I can imagine, this is sth that makes people drop from the competition.
I’d echo a lot of what’s been said here.
In particular, Kaggle is sooo much simpler to navigate, use, and (most importantly) submit competition entries on. Your training and inference notebook can be one and the same - if that was the case here I’d literally have saved hours, and probably have less hidden bugs/errors.
First of all, congrats for the work done ! It is really hard to run this kind of competition
If I can suggest way to get stronger involvement:
- For the first submissions, submitting a code and not directly the prices for known profiles makes things much harder. I think this has been strongly improved since the beginning of the competition.
- Then, the randomness of the rankings due to large claims probably discouraged a few (at least it was discouraging me) ; I think this has been solved by capping large claims / including reinsurance, which is great !
- Finally, I feel that once the players have a relatively good prediction algo, they are playing blindly on the margin they should use for each clients. I personally feel a bit stuck on how to improve my pricing strategy. Providing more feedbacks (in particular the profiles & conversion rate for the quotes in the weekly leaderboards) would, I believe, re-launch the interest of the game.
These points are not new, but I am curious to know how much the last frustration is shared by the other players.

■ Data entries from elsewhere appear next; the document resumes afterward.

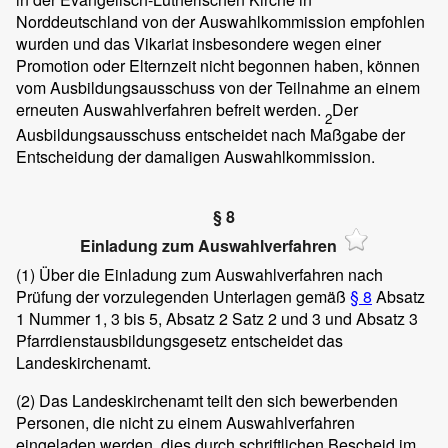
Norddeutschland von der Auswahlkommission empfohlen
wurden und das Vikariat insbesondere wegen einer
Promotion oder Elternzeit nicht begonnen haben, können
vom Ausbildungsausschuss von der Teilnahme an einem
erneuten Auswahlverfahren befreit werden.
Der
2
Ausbildungsausschuss entscheidet nach Maßgabe der
Entscheidung der damaligen Auswahlkommission.
§ 8
Einladung zum Auswahlverfahren
(1)
Über die Einladung zum Auswahlverfahren nach
Prüfung der vorzulegenden Unterlagen gemäß
§ 8
Absatz
1 Nummer 1, 3 bis 5, Absatz 2 Satz 2 und 3 und Absatz 3
Pfarrdienstausbildungsgesetz entscheidet das
Landeskirchenamt.
(2)
Das Landeskirchenamt teilt den sich bewerbenden
Personen, die nicht zu einem Auswahlverfahren
eingeladen werden, dies durch schriftlichen Bescheid im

Thanks again for organizing all this !
for me the worst thing about the competition is that we only get one try a week to calibrate our prices, it would be amazing if it could be run every night instead but I guess that’s just part of the challenge
I think weekly profit leaderboard revision is enough. There’s a limit in what can be done with the data available and not everyone will have the time to revise their models even weekly.
One tip I’d share is to encourage people to avoid getting trapped in what’s known in Kaggle as a public leaderboard hill-climb. It can result in overfit models which fail to generalise to the unseen data used to determine final rankings.

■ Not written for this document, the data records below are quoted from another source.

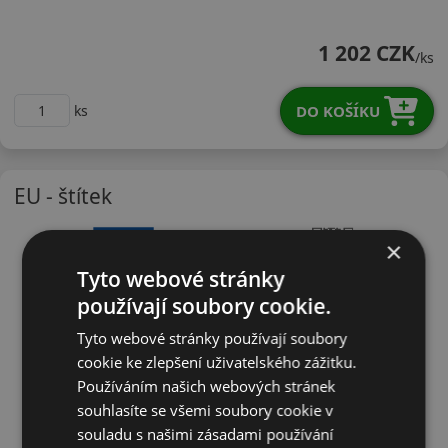
21555R16WU11X
1 202 CZK
/ks
DO KOŠÍKU
ks
EU - štítek
×
Tyto webové stránky
používají soubory cookie.
Tyto webové stránky používají soubory
cookie ke zlepšení uživatelského zážitku.
Používáním našich webových stránek
souhlasíte se všemi soubory cookie v
souladu s našimi zásadami používání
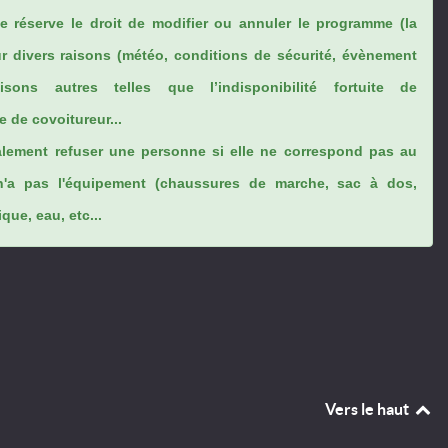
se réserve le droit de modifier ou annuler le programme (la
ur divers raisons (météo, conditions de sécurité, évènement
sons autres telles que l’indisponibilité fortuite de
 de covoitureur...
lement refuser une personne si elle ne correspond pas au
n'a pas l'équipement (chaussures de marche, sac à dos,
ue, eau, etc...
Vers le haut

To illustrate, my week 5 winning profit leaderboard submission is built from a model that scores 500.3 on the RMSE leaderboard ie about position 110.!
There are many sound reasons why we should be ignoring the RMSE leaderboard and putting our trust in a robust local cross-validation approach. Yet I know from bitter Kaggle experience that it’s all too easy to forget this and get carried away by the thrill of chasing leaderboard positions.
Wow! Neat. What was your loss ratio, if I may ask?
Its probably a difficult thing to implement, but it would be nice to have some more immediate feedback on how competitive your prices are, even just an indication of the likelihood of winning a policy based on applying your pricing function to the training data relative to the prices coming from other people’s pricing functions. I’ve worked in motor pricing, and in real world pricing you get quick feedback on how competitive your prices are - if your conversion rate drops or sky rockets for certain segments you quickly know you are out of line with the market. Getting this feedback tells you nothing about how profitable you will be, but its useful feedback to help calibrate a pricing model. If you start converting a high percentage of policies in certain segments you have to be pretty confident that it really is a profitable segment of the market. More immediate feedback may also allow people to build simple conversion models to assess the likelihood of winning policies if the data available was granular enough.
I think my regulator would object to me sharing price sensitive information… I’ll let you know next year when the reserving actuaries publish the results
I just wanted to chime in to say that I agree with all that Nigel said!